In many cases, the answers to these questions might lead authors to conclude that the producers of the data should not be co-authors, and that’s fine.

But let’s ask these questions more often.


Finally, because Josh Peek got me off on this tangent on Twitter, inspired my particular example, and is working on the MAST data policy which will guide this sort of thing, let me suggest a concrete policy for MAST, consistent with my proposal and the AAS Ethics Policy:

  1. Propriety only concerns who can see and use data. It is silent on the issues of authorship. Public data are in the public domain and anyone may download them and use them as they see fit.
  2. STScI will provide guidance to users of its data products on how to properly credit STScI and its employees for their work. This is probably something like: include the boilerplate acknowledgement, and cite such and such papers describing the instrument and analysis methods.
  3. STScI should have an internal policy for how its many scientists accrue credit (citations and authorship) for their work on projects that produce data, especially for papers produced with public data they enabled. This policy should be consistent with community norms and (hopefully) the AAS Ethics Policy (which may need to change).

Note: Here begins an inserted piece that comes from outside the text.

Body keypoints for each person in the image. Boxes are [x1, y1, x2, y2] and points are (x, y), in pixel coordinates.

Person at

That’s it!  If authors want to scoop others and not give them co-authorship, that’s not MAST’s problem (indeed, it is part of MAST’s charter to enable such scooping!).  The AAS Committee on Ethics may be interested in that author list, of course, but I see no reason (or mechanism!) for MAST to be telling its users what they can do with public domain data except publish publish publish.

OK, that’s it.  Flame on!  I will probably update this thread with more entries as good ideas roll in.

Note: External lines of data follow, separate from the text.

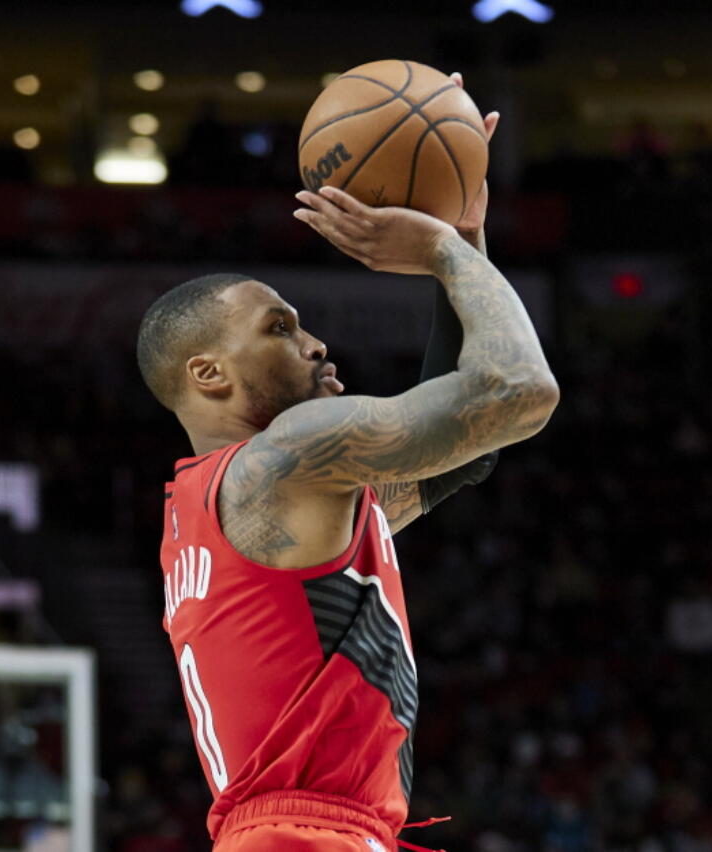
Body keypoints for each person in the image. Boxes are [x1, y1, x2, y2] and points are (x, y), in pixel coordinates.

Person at [137, 84, 559, 851]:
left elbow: (468, 453)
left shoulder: (242, 504)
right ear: (208, 376)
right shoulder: (285, 457)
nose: (316, 342)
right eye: (280, 328)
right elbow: (519, 392)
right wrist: (443, 252)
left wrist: (464, 234)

[Edit: One more post!  I linked to the old Code of Ethics.  The new one actually further supports my position, I think.]

5 thoughts on “Who Should Be an Author on a Paper? IV: Practical Ethics of Authorship

  1. Alex Santerne

    Just discovered this – Nice discussion ! Agreed with most of what you wrote.
    This issue has been solved years ago in the case of creative works (such as pictures, videos, etc…). That’s exactly what the Creative Commons Licences are made for. Astronomical data are very similar to creative work, except that the former only have a binary status (public or non-public). We definitely need more flavours with data policy !

  2. anon

    As far as I know, in some other fields of science (mainly medicine/life sciences) it’s been common that the head of a group (who holds the funding grants) is last author on every paper no matter how small his/her contribution to writing that particular paper has been, and this practice is something that is now strongly discouraged. So my comment was maybe not that relevant to astrophysics, where the culture is quite different.

    Personally, if I was in Amber’s or Brie’s position, I would definitely refuse to be included as a co-author if I hadn’t contributed to anything else than the proposal. Even if the paper was written by Candice instead of Joe.

  3. jtw13 Post author

    Not sure I understand the question.

    If by being the PI of the grant they “contributed significantly to the inception, design, execution, or interpretation of the research to be reported” then yes.

    Otherwise (for instance if they are only an administrative PI and not really involved in the project) then no.

  4. anon

    How about funding proposals? Does the PI get to be on every paper that comes from the group that is funded by the grant?

  5. Josh Pepper

    These policies should also be recommended to IPAC and NExScI, and any other archives.